Осенью 1907 года я поступила работать в лабораторию Геологического института, которая помещалась в Волховском переулке Васильевского острова. От Фурштадтской, где мы жили с отцом, до Волховского переулка -- расстояние огромное, тем более что в те годы трамваев еще не было и ездить пришлось бы на конках, с пересадкой. И мы с Александром Степановичем решили снять квартиру неподалеку от моей работы, на 11-й линии Васильевского острова. Бабушка, чрезвычайно чувствительная к общественному мнению, могла сказать родным и знакомым, что причина моего отъезда -- поступление на службу.

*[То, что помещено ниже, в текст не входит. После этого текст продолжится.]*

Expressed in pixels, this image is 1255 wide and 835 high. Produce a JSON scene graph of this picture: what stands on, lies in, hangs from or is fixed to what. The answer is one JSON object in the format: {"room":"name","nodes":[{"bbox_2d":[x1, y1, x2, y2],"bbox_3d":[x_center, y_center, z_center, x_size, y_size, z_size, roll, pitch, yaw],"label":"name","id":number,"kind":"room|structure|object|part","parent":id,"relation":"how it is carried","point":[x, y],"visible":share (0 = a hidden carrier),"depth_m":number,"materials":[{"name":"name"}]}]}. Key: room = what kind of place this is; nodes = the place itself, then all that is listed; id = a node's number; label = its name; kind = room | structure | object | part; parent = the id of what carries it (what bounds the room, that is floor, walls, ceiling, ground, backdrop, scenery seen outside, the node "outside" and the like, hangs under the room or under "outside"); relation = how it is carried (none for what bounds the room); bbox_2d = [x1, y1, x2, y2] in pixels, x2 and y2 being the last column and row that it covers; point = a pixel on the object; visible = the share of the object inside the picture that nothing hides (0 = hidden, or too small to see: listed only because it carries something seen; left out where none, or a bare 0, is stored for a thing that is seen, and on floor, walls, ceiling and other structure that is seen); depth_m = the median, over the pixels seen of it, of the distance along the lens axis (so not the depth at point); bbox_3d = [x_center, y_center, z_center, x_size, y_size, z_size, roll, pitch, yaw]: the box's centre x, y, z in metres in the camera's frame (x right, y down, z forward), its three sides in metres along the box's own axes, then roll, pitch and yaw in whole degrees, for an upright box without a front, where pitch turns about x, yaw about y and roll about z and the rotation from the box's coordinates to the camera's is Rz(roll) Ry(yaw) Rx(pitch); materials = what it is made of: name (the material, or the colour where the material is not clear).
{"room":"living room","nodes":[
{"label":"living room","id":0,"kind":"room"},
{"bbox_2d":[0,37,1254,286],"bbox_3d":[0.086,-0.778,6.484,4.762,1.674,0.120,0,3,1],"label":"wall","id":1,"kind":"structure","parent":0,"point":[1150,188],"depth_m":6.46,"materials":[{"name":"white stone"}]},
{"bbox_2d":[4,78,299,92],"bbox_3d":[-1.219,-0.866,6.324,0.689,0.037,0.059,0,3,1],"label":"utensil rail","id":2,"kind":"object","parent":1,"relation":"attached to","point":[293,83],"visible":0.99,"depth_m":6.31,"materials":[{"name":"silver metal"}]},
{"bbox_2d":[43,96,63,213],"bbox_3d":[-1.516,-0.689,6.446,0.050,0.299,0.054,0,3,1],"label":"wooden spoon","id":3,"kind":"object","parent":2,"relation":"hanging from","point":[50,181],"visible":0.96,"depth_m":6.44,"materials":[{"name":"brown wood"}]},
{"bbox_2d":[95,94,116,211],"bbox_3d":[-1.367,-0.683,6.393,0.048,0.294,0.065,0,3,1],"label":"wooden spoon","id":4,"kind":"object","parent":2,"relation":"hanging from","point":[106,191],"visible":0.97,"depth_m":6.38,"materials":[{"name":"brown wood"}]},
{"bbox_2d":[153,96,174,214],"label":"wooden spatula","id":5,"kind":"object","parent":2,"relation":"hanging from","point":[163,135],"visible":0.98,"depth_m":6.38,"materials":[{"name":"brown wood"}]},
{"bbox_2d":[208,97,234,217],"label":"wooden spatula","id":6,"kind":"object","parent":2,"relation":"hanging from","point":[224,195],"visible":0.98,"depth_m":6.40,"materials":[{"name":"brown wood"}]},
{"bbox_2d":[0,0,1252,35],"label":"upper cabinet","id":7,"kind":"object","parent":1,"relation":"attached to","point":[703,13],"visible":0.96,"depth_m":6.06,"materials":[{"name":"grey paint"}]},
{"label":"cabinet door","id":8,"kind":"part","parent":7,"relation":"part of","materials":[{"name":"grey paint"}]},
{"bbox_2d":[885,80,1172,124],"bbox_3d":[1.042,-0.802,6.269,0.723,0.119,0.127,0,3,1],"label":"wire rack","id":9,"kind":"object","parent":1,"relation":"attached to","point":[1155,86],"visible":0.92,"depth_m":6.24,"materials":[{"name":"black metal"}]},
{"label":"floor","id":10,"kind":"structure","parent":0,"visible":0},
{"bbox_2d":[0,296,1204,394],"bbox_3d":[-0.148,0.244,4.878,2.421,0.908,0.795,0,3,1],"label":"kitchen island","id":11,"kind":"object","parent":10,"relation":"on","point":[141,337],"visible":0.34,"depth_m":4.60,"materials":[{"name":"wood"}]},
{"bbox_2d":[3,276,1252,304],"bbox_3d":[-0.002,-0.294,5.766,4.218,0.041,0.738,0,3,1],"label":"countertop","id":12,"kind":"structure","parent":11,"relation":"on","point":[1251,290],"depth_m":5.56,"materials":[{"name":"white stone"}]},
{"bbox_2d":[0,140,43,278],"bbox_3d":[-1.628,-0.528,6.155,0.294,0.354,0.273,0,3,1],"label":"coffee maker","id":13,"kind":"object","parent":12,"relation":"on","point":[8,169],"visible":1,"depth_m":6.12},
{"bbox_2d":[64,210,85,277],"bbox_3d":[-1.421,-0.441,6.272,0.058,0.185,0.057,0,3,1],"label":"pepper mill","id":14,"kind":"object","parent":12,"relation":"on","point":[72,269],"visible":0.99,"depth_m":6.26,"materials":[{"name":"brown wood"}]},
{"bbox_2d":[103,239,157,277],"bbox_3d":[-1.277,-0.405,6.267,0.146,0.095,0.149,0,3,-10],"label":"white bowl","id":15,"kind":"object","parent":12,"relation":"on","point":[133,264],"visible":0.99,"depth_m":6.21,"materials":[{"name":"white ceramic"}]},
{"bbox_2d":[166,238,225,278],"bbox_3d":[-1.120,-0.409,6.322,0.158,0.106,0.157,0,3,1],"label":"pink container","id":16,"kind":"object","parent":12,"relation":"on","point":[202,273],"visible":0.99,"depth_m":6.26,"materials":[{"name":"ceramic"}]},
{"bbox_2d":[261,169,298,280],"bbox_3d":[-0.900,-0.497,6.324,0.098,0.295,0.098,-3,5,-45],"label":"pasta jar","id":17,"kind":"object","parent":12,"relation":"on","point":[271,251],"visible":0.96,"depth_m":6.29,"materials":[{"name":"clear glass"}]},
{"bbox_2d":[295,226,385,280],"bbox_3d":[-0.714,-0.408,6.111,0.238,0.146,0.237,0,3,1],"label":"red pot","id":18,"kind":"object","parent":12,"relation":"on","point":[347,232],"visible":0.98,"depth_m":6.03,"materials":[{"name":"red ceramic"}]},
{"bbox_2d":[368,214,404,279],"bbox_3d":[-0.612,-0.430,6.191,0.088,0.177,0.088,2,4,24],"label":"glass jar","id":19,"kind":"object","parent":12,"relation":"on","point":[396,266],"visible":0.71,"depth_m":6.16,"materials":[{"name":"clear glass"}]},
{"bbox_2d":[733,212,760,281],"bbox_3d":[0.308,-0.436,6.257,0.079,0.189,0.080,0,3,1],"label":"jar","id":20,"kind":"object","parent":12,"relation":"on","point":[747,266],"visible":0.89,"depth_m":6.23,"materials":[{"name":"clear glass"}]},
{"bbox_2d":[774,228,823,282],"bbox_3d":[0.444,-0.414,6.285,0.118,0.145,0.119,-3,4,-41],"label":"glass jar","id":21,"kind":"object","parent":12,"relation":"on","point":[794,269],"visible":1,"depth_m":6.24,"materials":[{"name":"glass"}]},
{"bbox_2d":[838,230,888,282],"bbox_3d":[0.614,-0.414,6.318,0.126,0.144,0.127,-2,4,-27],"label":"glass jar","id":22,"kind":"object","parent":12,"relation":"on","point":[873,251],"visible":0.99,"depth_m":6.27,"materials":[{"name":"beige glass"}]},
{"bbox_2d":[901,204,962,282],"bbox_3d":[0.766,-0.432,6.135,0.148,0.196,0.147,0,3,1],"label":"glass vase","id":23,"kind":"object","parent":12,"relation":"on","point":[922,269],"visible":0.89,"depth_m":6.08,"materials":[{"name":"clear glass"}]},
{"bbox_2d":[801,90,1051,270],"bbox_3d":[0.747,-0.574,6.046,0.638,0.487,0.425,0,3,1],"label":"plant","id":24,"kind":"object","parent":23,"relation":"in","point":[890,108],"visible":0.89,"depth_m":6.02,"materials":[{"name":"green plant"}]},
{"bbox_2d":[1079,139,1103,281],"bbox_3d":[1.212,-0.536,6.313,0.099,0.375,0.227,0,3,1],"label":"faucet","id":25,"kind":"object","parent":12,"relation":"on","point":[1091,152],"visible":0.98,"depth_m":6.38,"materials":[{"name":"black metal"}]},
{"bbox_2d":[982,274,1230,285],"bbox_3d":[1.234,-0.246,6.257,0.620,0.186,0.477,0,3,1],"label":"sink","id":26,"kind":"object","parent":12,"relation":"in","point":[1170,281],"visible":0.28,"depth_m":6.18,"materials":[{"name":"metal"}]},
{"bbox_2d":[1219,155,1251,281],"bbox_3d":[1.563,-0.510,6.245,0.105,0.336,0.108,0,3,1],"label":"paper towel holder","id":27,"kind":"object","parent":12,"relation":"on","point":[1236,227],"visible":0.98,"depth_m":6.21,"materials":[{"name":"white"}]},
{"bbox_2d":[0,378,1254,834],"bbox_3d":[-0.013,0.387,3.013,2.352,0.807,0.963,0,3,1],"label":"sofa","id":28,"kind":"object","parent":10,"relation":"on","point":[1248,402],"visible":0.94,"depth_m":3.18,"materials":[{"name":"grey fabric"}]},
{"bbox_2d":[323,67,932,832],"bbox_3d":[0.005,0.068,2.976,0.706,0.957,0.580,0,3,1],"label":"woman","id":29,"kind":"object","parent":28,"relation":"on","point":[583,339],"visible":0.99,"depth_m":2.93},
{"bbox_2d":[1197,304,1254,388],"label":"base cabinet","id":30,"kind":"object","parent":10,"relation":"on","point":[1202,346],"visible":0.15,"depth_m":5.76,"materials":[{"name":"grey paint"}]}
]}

Вскоре после переезда на Васильевский остров я написала отцу, что поселилась с тем самым Гриневским, с которым познакомила его в прошлом году. Теперь я понимаю, каким тяжелым ударом было это известие для отца, но в то время я считала себя вполне правой. Однако и мне пришлось нелегко. Отец ответил двумя письмами: мне и Александру Степановичу. Мне он написал, что я опозорила его, что я теперь отрезанный ломоть, что больше я не получу от него ни копейки. Связь моя, если о ней узнает бабушка, убьет ее, а потому никто не должен о ней знать, и я должна бывать в их доме неукоснительно, как было говорено при отъезде, два раза в неделю.

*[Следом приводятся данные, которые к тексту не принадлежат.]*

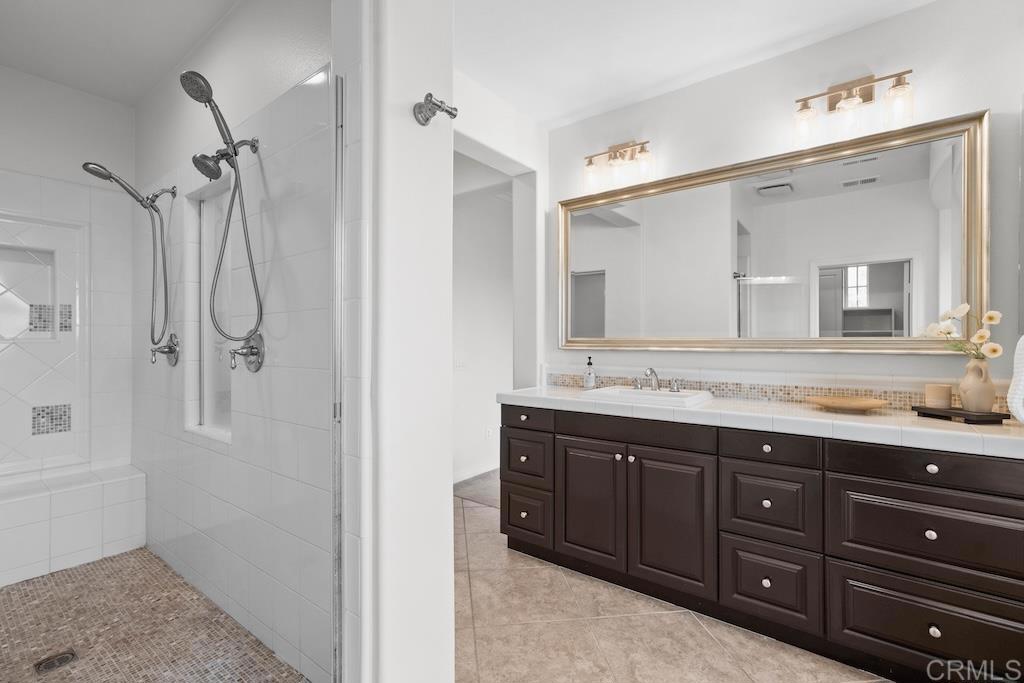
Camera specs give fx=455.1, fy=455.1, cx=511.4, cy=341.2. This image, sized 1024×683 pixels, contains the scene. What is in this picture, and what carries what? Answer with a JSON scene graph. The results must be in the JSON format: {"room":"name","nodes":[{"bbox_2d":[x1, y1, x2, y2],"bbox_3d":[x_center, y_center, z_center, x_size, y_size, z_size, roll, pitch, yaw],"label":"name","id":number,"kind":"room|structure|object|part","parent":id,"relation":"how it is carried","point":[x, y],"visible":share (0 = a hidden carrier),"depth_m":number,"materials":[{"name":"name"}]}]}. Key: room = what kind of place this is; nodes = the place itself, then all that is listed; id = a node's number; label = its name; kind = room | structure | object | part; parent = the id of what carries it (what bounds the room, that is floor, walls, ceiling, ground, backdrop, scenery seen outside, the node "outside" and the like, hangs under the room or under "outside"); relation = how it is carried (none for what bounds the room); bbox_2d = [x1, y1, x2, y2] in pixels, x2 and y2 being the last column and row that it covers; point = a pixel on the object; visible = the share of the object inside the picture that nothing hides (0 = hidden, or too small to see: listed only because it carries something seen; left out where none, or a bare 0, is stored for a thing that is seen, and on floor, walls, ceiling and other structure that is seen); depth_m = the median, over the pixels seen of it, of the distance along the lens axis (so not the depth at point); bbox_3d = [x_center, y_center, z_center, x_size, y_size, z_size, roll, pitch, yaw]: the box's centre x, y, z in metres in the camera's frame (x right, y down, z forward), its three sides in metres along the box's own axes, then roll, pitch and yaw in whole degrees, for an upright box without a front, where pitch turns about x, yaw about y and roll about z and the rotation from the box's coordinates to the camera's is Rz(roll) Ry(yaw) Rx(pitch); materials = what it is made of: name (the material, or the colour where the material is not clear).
{"room":"bathroom","nodes":[
{"label":"bathroom","id":0,"kind":"room"},
{"bbox_2d":[0,67,135,482],"bbox_3d":[-2.784,-0.115,2.368,0.153,2.683,1.353,0,0,37],"label":"shower back wall","id":1,"kind":"structure","parent":0,"point":[45,82],"depth_m":2.59,"materials":[{"name":"white tile"}]},
{"bbox_2d":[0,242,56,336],"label":"shower niche","id":2,"kind":"object","parent":1,"relation":"in","point":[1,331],"visible":0.95,"depth_m":2.50,"materials":[{"name":"white tile"}]},
{"bbox_2d":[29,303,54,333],"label":"decorative tile","id":3,"kind":"object","parent":1,"relation":"in","point":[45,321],"visible":0.91,"depth_m":2.56,"materials":[{"name":"tile"}]},
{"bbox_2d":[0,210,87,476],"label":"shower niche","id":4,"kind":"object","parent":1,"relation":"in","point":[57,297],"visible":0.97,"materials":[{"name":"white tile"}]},
{"bbox_2d":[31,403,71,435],"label":"decorative tile","id":5,"kind":"object","parent":1,"relation":"in","point":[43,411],"visible":0.96,"depth_m":2.56,"materials":[{"name":"tile"}]},
{"bbox_2d":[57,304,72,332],"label":"decorative tile","id":6,"kind":"object","parent":1,"relation":"in","point":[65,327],"visible":0.82,"depth_m":2.60,"materials":[{"name":"tile"}]},
{"bbox_2d":[0,0,239,106],"bbox_3d":[-1.792,-1.506,1.675,2.518,0.104,1.384,0,0,37],"label":"shower ceiling","id":7,"kind":"structure","parent":0,"point":[41,72],"depth_m":2.17,"materials":[{"name":"white paint"}]},
{"bbox_2d":[0,548,308,682],"bbox_3d":[-1.719,1.204,1.697,2.075,0.043,1.122,0,0,37],"label":"shower floor","id":8,"kind":"structure","parent":0,"point":[77,570],"depth_m":1.86,"materials":[{"name":"tile"}]},
{"bbox_2d":[34,649,77,674],"bbox_3d":[-1.682,1.180,1.680,0.107,0.005,0.109,0,0,37],"label":"shower drain","id":9,"kind":"object","parent":8,"relation":"in","point":[67,656],"visible":0.92,"depth_m":1.67,"materials":[{"name":"metal"}]},
{"bbox_2d":[0,461,146,587],"bbox_3d":[-2.526,0.969,2.299,0.335,0.431,1.037,0,0,37],"label":"shower bench","id":10,"kind":"object","parent":8,"relation":"on","point":[29,506],"visible":0.97,"depth_m":2.38,"materials":[{"name":"white tile"}]},
{"bbox_2d":[133,18,337,682],"bbox_3d":[-1.419,-0.105,2.200,2.348,2.633,0.155,0,0,37],"label":"shower side wall","id":11,"kind":"structure","parent":0,"point":[319,94],"depth_m":1.85,"materials":[{"name":"white tile"}]},
{"bbox_2d":[83,162,178,358],"bbox_3d":[-1.877,-0.395,2.257,0.143,0.912,0.367,0,0,37],"label":"hand shower","id":12,"kind":"object","parent":11,"relation":"attached to","point":[113,178],"visible":0.97,"depth_m":2.29,"materials":[{"name":"silver metal"}]},
{"bbox_2d":[149,333,178,366],"bbox_3d":[-1.818,0.043,2.362,0.162,0.172,0.100,0,0,37],"label":"shower valve","id":13,"kind":"object","parent":11,"relation":"attached to","point":[169,347],"visible":0.98,"depth_m":2.36,"materials":[{"name":"silver metal"}]},
{"bbox_2d":[184,178,234,441],"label":"shower niche","id":14,"kind":"object","parent":11,"relation":"in","point":[223,433],"visible":0.55,"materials":[{"name":"white"}]},
{"bbox_2d":[179,68,264,353],"bbox_3d":[-1.129,-0.473,1.748,0.189,1.045,0.276,0,0,37],"label":"hand shower","id":15,"kind":"object","parent":11,"relation":"attached to","point":[199,82],"visible":0.98,"depth_m":1.75,"materials":[{"name":"silver metal"}]},
{"bbox_2d":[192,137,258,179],"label":"shower head","id":16,"kind":"object","parent":11,"relation":"attached to","point":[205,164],"visible":0.95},
{"bbox_2d":[228,333,264,372],"bbox_3d":[-1.080,0.043,1.824,0.170,0.174,0.088,0,0,37],"label":"shower valve","id":17,"kind":"object","parent":11,"relation":"attached to","point":[251,347],"visible":0.96,"depth_m":1.82,"materials":[{"name":"silver metal"}]},
{"bbox_2d":[338,0,455,682],"bbox_3d":[-0.335,-0.118,1.376,0.181,2.613,0.341,0,0,37],"label":"partition wall","id":18,"kind":"structure","parent":0,"point":[449,494],"depth_m":1.29,"materials":[{"name":"white paint"}]},
{"bbox_2d":[331,74,344,682],"bbox_3d":[-0.527,0.170,1.358,0.020,1.921,0.047,0,0,37],"label":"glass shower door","id":19,"kind":"object","parent":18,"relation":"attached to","point":[339,160],"visible":0.93,"depth_m":1.36,"materials":[{"name":"silver"}]},
{"bbox_2d":[413,93,457,125],"bbox_3d":[-0.221,-0.676,1.331,0.092,0.071,0.093,0,0,37],"label":"robe hook","id":20,"kind":"object","parent":18,"relation":"attached to","point":[449,112],"visible":0.99,"depth_m":1.32,"materials":[{"name":"silver metal"}]},
{"bbox_2d":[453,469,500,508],"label":"hallway carpet","id":21,"kind":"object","parent":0,"point":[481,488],"visible":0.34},
{"bbox_2d":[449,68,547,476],"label":"hallway wall","id":22,"kind":"structure","parent":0,"point":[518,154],"depth_m":2.95,"materials":[{"name":"white paint"}]},
{"bbox_2d":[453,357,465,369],"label":"light switch","id":23,"kind":"object","parent":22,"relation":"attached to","point":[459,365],"visible":0.86,"depth_m":3.87,"materials":[{"name":"white plastic"}]},
{"bbox_2d":[452,459,499,484],"bbox_3d":[-0.356,1.167,4.026,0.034,0.102,1.254,0,0,37],"label":"baseboard","id":24,"kind":"structure","parent":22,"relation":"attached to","point":[479,472],"depth_m":4.05,"materials":[{"name":"white paint"}]},
{"bbox_2d":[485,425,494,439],"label":"wall socket","id":25,"kind":"object","parent":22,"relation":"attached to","point":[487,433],"visible":0.97,"depth_m":4.16,"materials":[{"name":"white plastic"}]},
{"bbox_2d":[454,473,886,682],"bbox_3d":[-0.027,1.232,1.310,4.898,0.058,3.804,0,0,37],"label":"tile floor","id":26,"kind":"structure","parent":0,"point":[652,618],"depth_m":1.86,"materials":[{"name":"beige tile"}]},
{"bbox_2d":[497,402,1023,682],"bbox_3d":[0.936,0.764,2.176,2.190,0.877,0.583,0,0,37],"label":"vanity cabinet","id":27,"kind":"object","parent":26,"relation":"on","point":[934,530],"visible":0.93,"depth_m":1.76,"materials":[{"name":"wood"}]},
{"bbox_3d":[0.074,0.991,2.582,0.315,0.273,0.044,0,0,37],"label":"drawer","id":28,"kind":"part","parent":27,"relation":"part of","materials":[{"name":"brown wood"}]},
{"bbox_3d":[0.069,0.434,2.554,0.359,0.124,0.042,0,0,37],"label":"drawer","id":29,"kind":"part","parent":27,"relation":"part of","materials":[{"name":"brown wood"}]},
{"bbox_3d":[0.075,0.670,2.591,0.319,0.264,0.044,0,0,37],"label":"drawer","id":30,"kind":"part","parent":27,"relation":"part of","materials":[{"name":"brown wood"}]},
{"bbox_3d":[0.384,0.840,2.338,0.373,0.625,0.058,0,0,37],"label":"cabinet door","id":31,"kind":"part","parent":27,"relation":"part of","materials":[{"name":"brown wood"}]},
{"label":"knob","id":32,"kind":"part","parent":27,"relation":"part of","materials":[{"name":"silver metal"}]},
{"bbox_3d":[0.577,0.435,2.206,0.698,0.116,0.089,0,0,37],"label":"false drawer panel","id":33,"kind":"part","parent":27,"relation":"part of","materials":[{"name":"brown wood"}]},
{"bbox_3d":[0.717,0.838,2.106,0.391,0.651,0.068,0,0,37],"label":"cabinet door","id":34,"kind":"part","parent":27,"relation":"part of","materials":[{"name":"brown wood"}]},
{"bbox_2d":[497,384,1023,458],"bbox_3d":[1.033,0.326,2.222,2.441,0.056,0.654,0,0,37],"label":"countertop","id":35,"kind":"structure","parent":27,"relation":"on","point":[552,395],"depth_m":1.81,"materials":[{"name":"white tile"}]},
{"bbox_2d":[583,355,596,388],"bbox_3d":[0.472,0.188,2.763,0.072,0.210,0.072,0,0,37],"label":"soap dispenser","id":36,"kind":"object","parent":35,"relation":"on","point":[588,379],"visible":0.99,"depth_m":2.74,"materials":[{"name":"clear glass"}]},
{"bbox_2d":[581,385,714,408],"bbox_3d":[0.697,0.339,2.358,0.566,0.150,0.422,0,0,37],"label":"sink","id":37,"kind":"object","parent":35,"relation":"in","point":[610,393],"visible":0.69,"depth_m":2.34,"materials":[{"name":"white ceramic"}]},
{"bbox_2d":[632,368,679,392],"bbox_3d":[0.746,0.195,2.419,0.290,0.127,0.161,0,0,37],"label":"faucet","id":38,"kind":"object","parent":37,"relation":"on","point":[652,371],"visible":0.99,"depth_m":2.42,"materials":[{"name":"silver metal"}]},
{"bbox_2d":[805,395,889,412],"bbox_3d":[1.419,0.269,1.934,0.300,0.044,0.265,0,0,37],"label":"wooden bowl","id":39,"kind":"object","parent":35,"relation":"on","point":[870,405],"visible":1,"depth_m":1.92,"materials":[{"name":"brown wood"}]},
{"bbox_2d":[912,405,1009,423],"bbox_3d":[1.698,0.279,1.738,0.143,0.031,0.245,0,0,-5],"label":"tray","id":40,"kind":"object","parent":35,"relation":"on","point":[958,413],"visible":0.85,"depth_m":1.66,"materials":[{"name":"wood"}]},
{"bbox_2d":[925,384,951,408],"bbox_3d":[1.672,0.214,1.787,0.078,0.089,0.077,0,0,37],"label":"candle","id":41,"kind":"object","parent":40,"relation":"on","point":[948,395],"visible":0.98,"depth_m":1.76,"materials":[{"name":"beige wax"}]},
{"bbox_2d":[958,358,996,412],"bbox_3d":[1.757,0.162,1.718,0.109,0.202,0.110,0,0,37],"label":"vase","id":42,"kind":"object","parent":40,"relation":"on","point":[964,407],"visible":0.97,"depth_m":1.69,"materials":[{"name":"beige ceramic"}]},
{"bbox_2d":[921,303,1001,360],"bbox_3d":[1.731,-0.009,1.759,0.134,0.289,0.260,0,0,-12],"label":"flower bouquet","id":43,"kind":"object","parent":42,"relation":"in","point":[992,315],"visible":0.82,"depth_m":1.73,"materials":[{"name":"plant"}]},
{"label":"knob","id":44,"kind":"part","parent":27,"relation":"part of","materials":[{"name":"metal"}]},
{"bbox_3d":[1.043,0.990,1.878,0.277,0.305,0.047,0,0,37],"label":"drawer","id":45,"kind":"part","parent":27,"relation":"part of","materials":[{"name":"wood"}]},
{"bbox_3d":[1.055,0.690,1.894,0.297,0.296,0.043,0,0,37],"label":"drawer","id":46,"kind":"part","parent":27,"relation":"part of","materials":[{"name":"wood"}]},
{"bbox_3d":[1.039,0.436,1.865,0.295,0.119,0.051,0,0,37],"label":"drawer","id":47,"kind":"part","parent":27,"relation":"part of","materials":[{"name":"wood"}]},
{"bbox_3d":[1.476,0.438,1.582,0.567,0.122,0.047,0,0,37],"label":"drawer","id":48,"kind":"part","parent":27,"relation":"part of","materials":[{"name":"brown wood"}]},
{"bbox_3d":[1.464,0.691,1.594,0.560,0.290,0.043,0,0,37],"label":"drawer","id":49,"kind":"part","parent":27,"relation":"part of","materials":[{"name":"wood"}]},
{"bbox_3d":[1.474,1.004,1.606,0.516,0.255,0.041,0,0,37],"label":"drawer","id":50,"kind":"part","parent":27,"relation":"part of","materials":[{"name":"wood"}]},
{"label":"knob","id":51,"kind":"part","parent":27,"relation":"part of","materials":[{"name":"silver metal"}]},
{"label":"knob","id":52,"kind":"part","parent":27,"relation":"part of","materials":[{"name":"silver metal"}]},
{"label":"knob","id":53,"kind":"part","parent":27,"relation":"part of","materials":[{"name":"metal"}]},
{"bbox_2d":[452,0,940,127],"bbox_3d":[0.513,-1.476,1.032,3.877,0.098,3.315,0,0,37],"label":"ceiling","id":54,"kind":"structure","parent":0,"point":[746,44],"depth_m":2.17,"materials":[{"name":"white paint"}]},
{"bbox_2d":[550,0,1023,404],"bbox_3d":[1.342,-0.111,2.309,2.739,2.631,0.129,0,0,37],"label":"vanity wall","id":55,"kind":"structure","parent":0,"point":[976,98],"depth_m":2.11,"materials":[{"name":"white paint"}]},
{"bbox_2d":[582,139,656,194],"bbox_3d":[0.617,-1.043,2.667,0.427,0.272,0.161,0,0,37],"label":"vanity light","id":56,"kind":"object","parent":55,"relation":"attached to","point":[614,152],"visible":0.99,"depth_m":2.65,"materials":[{"name":"metal"}]},
{"bbox_2d":[561,110,986,353],"bbox_3d":[1.107,-0.423,2.391,1.971,0.977,0.039,0,0,37],"label":"mirror","id":57,"kind":"object","parent":55,"relation":"attached to","point":[948,283],"visible":0.99,"depth_m":2.19,"materials":[{"name":"mirror"}]},
{"bbox_2d":[549,369,1003,414],"bbox_3d":[1.123,0.254,2.373,2.161,0.086,0.011,0,0,37],"label":"tile backsplash","id":58,"kind":"structure","parent":55,"relation":"attached to","point":[800,391],"depth_m":2.24,"materials":[{"name":"beige tile"}]},
{"bbox_2d":[791,68,914,148],"bbox_3d":[1.488,-1.042,2.003,0.437,0.285,0.163,0,0,37],"label":"vanity light","id":59,"kind":"object","parent":55,"relation":"attached to","point":[840,94],"visible":0.99,"depth_m":2.00,"materials":[{"name":"metal"}]},
{"bbox_2d":[1007,336,1023,423],"bbox_3d":[1.663,0.095,1.411,0.173,0.367,0.208,0,0,37],"label":"towel","id":60,"kind":"object","parent":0,"point":[1022,339],"visible":1,"depth_m":1.43,"materials":[{"name":"white fabric"}]}
]}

Письмо это глубоко разочаровало меня в отце. Где же Жорж Занд и свободная любовь? В чем я виновата? Разве я не поступала в согласии с убеждениями отца? Разве Александр Степанович не борец за идею, не революционер? Он два года просидел в тюрьме, в одиночке, потом вторично был в заключении пять месяцев и сослан в Сибирь. Разве была ошибка в том, что он бежал из ссылки? Да и бежал-то он из-за меня. Побег сделал его нелегальным, и только поэтому нам нельзя было венчаться. И этим-то я опозорила себя и отца? Нет, так писать мог только какой-то благонамеренный мещанин, а не социалист по убеждениям! Я не могла примириться с таким расхождением между словами и делом отца и никакого раскаяния не изъявила.
Письмо отца Александру Степановичу было еще жестче. Отец в оскорбительных выражениях обвинял его в том, что он, заведомо зная, что не может жениться, увлек меня из расчета. Почерк отца я, конечно, знала, оба письма пришли вместе, оба попали в мои руки. Прочитав письмо, адресованное мне, я поняла, что в письме к Александру Степановичу ничего хорошего быть не может, и вскрыла его. А потом уничтожила. Так Александр Степанович никогда о нем и не узнал.
Отец довольно долго ждал ответа от Александра Степановича, потом, наконец, спросил:
-- Что же "твой" ничего мне не отвечает?
-- Я не дала ему твоего письма, уничтожила. Отец был так поражен неожиданным поворотом дела, что только сказал:
-- Ну иди!..
С тех пор он в течение трех лет не обмолвился и словом об Александре Степановиче и никогда не спросил, как мне живется. Я стала действительно отрезанным ломтем, как он и предсказывал.